Today, cultural drivers are causing a rapid evolution of American Christianity. I’ve written more extensively about the drivers here. The church’s complicity in political corruption, racism, trauma, abuse, and endless culture wars is driving this evolution. The church’s inability to evolve around the dehumanizing tendencies regarding gender, sexuality, patriarchy, climate change, and Christian nationalism is driving many people to evolve their faith—just in order to find a way to keep on faith-ing it. This is natural. This is always been the case for the people of God.
Faith evolves over time. It has to, or it dies.
Part of me knows this is to be true, and part of me feels some resistance to this idea. There’s this tension involved in evolving faith. How do we balance our tradition with the realities of cultural change? How to we balance participation in our culture and continuity with our past? What must remain constant and what is negotiable? How far is too far in the evolution of our faith? How can we tell, and who gets to say?
The danger of traditionalism—worshipping tradition for tradition’s sake—is always lurking, blinding us in times when faithfulness to God and neighbor actually requires us to change. I think the most faithful thing we can do involves holding this tension and keep the question open. Yet, as we wrestle with balancing cultural change and leadings of the Spirit with the danger of breaking continuity with historic Christianity, isn’t there some kind of litmus test?
At this point, many will say, “Yeah. It’s called the Bible.” And of course they are correct. However, it has been my experience that most of the time these people have their own particular interpretation of the Bible in mind, and they are not open to discussion or even nuance.
A Simple Guardrail
Over the years I have found a simple tool that has functioned as a kind of guardrail for deconstruction and the evolution of faith. It’s rooted in the life and ministry of Christ, and summed most succinctly by Barbara Brown Taylor. When deciding where to draw the line between an ever-evolving faith and our desire to remain faithful to our tradition, Taylor says, “The only clear line I draw these days is this: when my religion tries to come between me and my neighbor, I will choose my neighbor… Jesus never commanded me to love my religion.” I think she’s right.

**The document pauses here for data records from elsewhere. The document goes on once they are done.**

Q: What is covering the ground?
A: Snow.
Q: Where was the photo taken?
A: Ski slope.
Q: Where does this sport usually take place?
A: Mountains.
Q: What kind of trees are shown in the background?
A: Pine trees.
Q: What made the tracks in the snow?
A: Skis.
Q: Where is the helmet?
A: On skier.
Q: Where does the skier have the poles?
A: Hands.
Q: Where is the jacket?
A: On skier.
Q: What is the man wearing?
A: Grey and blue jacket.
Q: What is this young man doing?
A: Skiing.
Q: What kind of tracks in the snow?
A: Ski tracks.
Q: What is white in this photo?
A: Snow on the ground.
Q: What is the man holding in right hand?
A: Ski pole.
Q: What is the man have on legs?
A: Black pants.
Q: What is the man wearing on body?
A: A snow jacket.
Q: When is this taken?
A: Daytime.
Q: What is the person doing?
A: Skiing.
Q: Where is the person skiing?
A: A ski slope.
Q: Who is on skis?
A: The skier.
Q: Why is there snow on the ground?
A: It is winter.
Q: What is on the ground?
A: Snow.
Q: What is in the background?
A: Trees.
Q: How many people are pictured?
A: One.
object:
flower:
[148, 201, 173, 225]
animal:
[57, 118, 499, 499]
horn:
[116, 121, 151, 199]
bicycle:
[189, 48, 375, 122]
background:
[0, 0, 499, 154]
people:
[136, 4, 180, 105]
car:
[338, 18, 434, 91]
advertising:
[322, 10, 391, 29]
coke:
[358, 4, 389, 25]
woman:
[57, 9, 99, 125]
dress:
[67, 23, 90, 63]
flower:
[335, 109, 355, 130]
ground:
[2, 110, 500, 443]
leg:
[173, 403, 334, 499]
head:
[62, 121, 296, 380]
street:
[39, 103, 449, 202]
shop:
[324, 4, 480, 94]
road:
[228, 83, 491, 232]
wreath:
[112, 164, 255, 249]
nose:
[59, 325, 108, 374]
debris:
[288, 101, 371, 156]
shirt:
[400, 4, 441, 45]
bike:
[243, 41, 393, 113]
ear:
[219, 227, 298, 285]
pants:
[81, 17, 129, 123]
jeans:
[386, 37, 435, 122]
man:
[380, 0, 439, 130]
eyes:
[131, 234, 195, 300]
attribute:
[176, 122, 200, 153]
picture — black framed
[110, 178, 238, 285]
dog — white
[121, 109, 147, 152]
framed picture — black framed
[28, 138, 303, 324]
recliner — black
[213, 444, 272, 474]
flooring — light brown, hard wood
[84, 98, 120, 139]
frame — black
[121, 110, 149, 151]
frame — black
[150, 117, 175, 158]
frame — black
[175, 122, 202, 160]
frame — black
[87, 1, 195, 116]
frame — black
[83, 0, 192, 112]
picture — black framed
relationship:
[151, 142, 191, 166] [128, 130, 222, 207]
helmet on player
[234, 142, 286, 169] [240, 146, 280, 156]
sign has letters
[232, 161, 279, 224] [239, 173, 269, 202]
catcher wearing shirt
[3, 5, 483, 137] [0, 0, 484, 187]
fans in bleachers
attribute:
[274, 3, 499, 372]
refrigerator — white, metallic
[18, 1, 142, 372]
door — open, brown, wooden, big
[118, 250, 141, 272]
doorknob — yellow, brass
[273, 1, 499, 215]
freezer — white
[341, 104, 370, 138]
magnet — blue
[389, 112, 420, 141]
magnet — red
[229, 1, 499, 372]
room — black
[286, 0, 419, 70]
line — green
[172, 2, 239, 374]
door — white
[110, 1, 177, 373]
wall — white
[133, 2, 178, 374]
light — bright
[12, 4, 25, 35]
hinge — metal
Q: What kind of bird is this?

Much of Christ’s life and ministry involved little more than walking around finding out who was excluded from the life of his people, then standing with the excluded, and compelling his people to find a way to choose their neighbor over their religion. This embrace of the excluded other required no small amount of faithful wrestling and evolving.
Lent as Wilderness
In the Scriptures, very often, the place where all this wrestling and evolving happens is the wilderness. The wilderness is a place of testing where the usual things we rely upon are stripped away. Everything gets pared down to the bare essentials, and we are tested—in part to see what we’re made of, in part to run little experiments to help us find out what has to stay and what has to go. What fits with where God is leading us, and what doesn’t fit anymore thus needs to evolve?
Lent is an intentional wilderness season during which we short-circuit our defense mechanisms and make ourselves vulnerable and uncomfortable. We engage in some kind of fasting, just to let God have a little more access to us, to mess with our settle categories, and give us a new imagination for life, the world, and what it means to be faithful in our time and place.
Don’t expect this to be fun. The wilderness is a pain, but it’s also a kind of grace. After all, “Jesus, full of the Holy Spirit, left the Jordan and was led by the Spirit into the wilderness.” Jesus had not strayed. He didn’t do something wrong. He went to the wilderness because he was led there by God. Why? Because there was something about his mission that would require a new imagination than the one he was handed by his tradition to that point. This new imagination can only be formed in the wilderness.
Each year Christians spend forty days in the wilderness during Lent, wrestling with our own faith and asking God to evolve our faith. Maybe the wilderness is exactly what we need right now.